Quattro spettacoli  per le piazze del centro storico: l’anfiteatro Giardini del Cantaro, Piazza Carlo Alberto e Piazza Garibaldi si trasformeranno in palcoscenici naturali.

Il 23 Dicembre alle ore 17:07 (se arrivate…) si parte dai Giardini del Cantaro con Lulù e le sue valigie magiche, uno spettacolo clown, magico, comico, delicato, interattivo, poetico, senza parole, capace di donare momenti di divertimento, di gioco, di incanto, di condivisione.

Guidati dai trampolieri Zicchetto e Matteus  e dalle bolle giganti ci spostiamo in Piazza Carlo Alberto (se vi sta piacendo…) con Camminando sotto il filo.
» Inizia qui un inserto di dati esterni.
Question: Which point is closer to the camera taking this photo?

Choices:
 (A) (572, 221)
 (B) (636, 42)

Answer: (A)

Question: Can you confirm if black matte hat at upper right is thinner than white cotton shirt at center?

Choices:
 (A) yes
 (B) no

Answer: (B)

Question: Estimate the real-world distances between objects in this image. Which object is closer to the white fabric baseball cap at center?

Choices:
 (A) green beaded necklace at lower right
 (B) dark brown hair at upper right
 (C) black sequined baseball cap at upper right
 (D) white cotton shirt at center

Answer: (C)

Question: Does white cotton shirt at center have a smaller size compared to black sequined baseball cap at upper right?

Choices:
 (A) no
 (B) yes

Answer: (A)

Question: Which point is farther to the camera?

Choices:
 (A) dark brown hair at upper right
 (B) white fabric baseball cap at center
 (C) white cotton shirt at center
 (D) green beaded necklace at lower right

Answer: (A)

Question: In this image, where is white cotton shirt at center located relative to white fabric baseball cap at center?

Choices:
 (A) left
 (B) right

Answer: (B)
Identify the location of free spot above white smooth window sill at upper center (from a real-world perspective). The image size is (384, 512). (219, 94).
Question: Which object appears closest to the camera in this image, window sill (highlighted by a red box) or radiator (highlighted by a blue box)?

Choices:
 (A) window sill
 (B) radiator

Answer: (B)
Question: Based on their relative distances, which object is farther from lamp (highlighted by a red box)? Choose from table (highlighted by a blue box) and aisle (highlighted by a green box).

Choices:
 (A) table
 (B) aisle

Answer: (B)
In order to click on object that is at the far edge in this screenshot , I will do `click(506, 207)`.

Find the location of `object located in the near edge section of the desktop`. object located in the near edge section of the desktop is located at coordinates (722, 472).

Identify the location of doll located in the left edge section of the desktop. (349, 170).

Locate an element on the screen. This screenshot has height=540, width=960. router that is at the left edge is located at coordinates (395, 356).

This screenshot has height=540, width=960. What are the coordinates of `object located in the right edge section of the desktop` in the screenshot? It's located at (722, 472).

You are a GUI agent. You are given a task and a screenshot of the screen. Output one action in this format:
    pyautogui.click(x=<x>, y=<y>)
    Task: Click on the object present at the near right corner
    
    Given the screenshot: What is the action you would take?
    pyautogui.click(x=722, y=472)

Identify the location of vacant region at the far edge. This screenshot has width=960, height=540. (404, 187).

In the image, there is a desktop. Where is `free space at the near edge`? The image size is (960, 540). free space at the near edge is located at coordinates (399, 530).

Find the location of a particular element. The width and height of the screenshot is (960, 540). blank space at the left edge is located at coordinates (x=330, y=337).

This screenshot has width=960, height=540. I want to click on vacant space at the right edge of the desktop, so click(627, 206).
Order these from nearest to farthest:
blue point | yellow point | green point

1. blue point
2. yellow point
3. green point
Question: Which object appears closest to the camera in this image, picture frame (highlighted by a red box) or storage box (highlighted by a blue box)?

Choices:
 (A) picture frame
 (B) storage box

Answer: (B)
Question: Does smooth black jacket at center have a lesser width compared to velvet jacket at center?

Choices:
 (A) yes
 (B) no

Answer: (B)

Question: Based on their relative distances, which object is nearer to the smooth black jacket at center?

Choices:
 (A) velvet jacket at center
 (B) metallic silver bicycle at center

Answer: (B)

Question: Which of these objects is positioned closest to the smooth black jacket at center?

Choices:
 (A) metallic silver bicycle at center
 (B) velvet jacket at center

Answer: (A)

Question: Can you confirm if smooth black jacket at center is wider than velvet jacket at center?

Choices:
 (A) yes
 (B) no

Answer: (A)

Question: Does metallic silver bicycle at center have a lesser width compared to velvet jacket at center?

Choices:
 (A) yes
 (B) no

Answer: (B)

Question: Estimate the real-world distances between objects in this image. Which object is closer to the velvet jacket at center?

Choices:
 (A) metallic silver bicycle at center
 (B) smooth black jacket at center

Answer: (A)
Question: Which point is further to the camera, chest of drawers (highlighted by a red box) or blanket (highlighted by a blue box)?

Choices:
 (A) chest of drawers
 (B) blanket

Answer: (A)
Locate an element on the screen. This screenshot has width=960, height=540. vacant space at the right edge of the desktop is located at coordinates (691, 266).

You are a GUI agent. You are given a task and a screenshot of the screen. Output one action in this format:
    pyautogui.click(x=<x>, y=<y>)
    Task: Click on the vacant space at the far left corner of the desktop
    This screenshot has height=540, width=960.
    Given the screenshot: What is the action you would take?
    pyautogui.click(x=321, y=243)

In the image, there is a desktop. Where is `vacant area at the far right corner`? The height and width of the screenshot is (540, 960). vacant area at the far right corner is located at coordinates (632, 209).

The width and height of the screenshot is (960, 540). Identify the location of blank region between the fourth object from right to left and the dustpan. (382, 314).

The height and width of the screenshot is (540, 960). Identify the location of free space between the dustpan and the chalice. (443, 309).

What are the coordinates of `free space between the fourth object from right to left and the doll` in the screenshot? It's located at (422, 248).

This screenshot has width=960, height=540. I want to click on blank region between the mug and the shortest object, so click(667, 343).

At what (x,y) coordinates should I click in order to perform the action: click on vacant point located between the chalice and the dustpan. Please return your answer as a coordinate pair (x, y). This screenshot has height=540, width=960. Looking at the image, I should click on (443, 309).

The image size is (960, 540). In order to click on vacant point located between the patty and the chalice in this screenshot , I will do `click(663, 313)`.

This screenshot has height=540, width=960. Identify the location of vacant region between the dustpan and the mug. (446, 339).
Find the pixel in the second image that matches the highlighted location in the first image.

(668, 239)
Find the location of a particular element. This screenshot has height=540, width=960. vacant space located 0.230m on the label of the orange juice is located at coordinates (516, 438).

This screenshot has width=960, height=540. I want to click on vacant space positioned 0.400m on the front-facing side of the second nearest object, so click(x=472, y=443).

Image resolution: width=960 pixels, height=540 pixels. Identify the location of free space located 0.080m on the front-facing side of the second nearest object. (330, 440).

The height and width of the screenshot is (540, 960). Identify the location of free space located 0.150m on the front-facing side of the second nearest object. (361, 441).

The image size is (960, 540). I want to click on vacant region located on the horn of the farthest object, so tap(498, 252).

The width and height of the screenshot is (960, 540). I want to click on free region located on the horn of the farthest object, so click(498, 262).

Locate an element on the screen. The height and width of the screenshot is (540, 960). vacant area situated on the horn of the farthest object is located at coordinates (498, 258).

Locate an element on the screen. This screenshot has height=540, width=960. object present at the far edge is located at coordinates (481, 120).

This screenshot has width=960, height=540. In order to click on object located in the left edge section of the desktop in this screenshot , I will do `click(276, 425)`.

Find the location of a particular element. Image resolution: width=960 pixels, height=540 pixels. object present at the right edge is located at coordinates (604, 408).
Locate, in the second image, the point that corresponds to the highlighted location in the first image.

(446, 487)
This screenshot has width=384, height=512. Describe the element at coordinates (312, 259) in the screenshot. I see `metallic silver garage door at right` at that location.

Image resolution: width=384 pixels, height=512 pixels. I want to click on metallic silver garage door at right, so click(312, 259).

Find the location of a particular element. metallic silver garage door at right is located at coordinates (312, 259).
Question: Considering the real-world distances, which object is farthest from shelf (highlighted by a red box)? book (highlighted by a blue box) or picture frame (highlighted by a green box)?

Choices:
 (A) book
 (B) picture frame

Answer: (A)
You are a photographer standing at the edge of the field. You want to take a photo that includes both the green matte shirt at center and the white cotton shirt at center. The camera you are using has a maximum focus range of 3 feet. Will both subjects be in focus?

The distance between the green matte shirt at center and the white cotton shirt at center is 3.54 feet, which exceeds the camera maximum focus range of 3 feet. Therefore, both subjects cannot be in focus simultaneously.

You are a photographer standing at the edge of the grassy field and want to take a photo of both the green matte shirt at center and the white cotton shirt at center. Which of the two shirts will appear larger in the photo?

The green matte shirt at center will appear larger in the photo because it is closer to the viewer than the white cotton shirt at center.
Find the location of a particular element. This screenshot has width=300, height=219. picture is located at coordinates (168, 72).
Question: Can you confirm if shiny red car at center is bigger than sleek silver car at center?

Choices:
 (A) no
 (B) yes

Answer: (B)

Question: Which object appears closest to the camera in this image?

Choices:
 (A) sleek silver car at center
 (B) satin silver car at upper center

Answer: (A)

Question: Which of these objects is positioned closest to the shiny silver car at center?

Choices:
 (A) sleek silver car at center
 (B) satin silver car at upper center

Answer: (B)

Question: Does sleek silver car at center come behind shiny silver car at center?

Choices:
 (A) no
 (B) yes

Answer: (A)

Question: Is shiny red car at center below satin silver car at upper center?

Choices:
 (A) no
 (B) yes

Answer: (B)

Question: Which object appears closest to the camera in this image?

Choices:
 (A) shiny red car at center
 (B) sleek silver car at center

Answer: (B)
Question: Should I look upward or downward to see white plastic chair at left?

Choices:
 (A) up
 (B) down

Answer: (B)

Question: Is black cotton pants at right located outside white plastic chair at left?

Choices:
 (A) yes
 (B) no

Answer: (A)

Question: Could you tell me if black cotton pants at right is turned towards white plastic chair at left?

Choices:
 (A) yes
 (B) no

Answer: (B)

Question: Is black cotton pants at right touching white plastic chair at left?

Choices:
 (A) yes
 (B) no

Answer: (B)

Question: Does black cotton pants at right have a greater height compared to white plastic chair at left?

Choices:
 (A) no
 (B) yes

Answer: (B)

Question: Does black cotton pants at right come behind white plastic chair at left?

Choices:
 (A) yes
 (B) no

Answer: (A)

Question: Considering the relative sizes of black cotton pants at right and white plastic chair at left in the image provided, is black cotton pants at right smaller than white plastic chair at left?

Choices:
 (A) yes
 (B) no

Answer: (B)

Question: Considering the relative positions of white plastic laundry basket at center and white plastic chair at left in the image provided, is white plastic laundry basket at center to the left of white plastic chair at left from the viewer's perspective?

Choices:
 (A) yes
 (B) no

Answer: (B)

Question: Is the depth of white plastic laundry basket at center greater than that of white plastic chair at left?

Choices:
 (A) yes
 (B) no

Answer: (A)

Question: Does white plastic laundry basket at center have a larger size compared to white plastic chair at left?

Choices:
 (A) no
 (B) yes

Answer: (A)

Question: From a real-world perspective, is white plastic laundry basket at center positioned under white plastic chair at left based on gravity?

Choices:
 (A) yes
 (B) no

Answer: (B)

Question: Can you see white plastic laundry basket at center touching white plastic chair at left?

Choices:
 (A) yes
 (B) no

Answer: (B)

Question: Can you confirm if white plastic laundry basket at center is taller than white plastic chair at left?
Uno spettacolo internazionale di marionette con personaggi divertenti e poetici, tra i quali i Tenores, la Funambola e le Janas. Sarà protagonista di questa performance la grandissima marionettista Nadia Imperio di Kronicocab.

Infine, il terzo appuntamento di questa serata itinerante sarà in Piazza Garibaldi (se rimanete…) con Hope Hope Hoplà! spettacolo comico interattivo con clownerie, giocoleria e acrobatica, risate e stupore assicurati.

 

La nostra rassegna teatrale a cielo aperto si concluderà il 28 Dicembre alle 17:57 all’Anfiteatro dei Giardini del Cantaro (se vi sedete…) con “Com' è nato il Giullare?”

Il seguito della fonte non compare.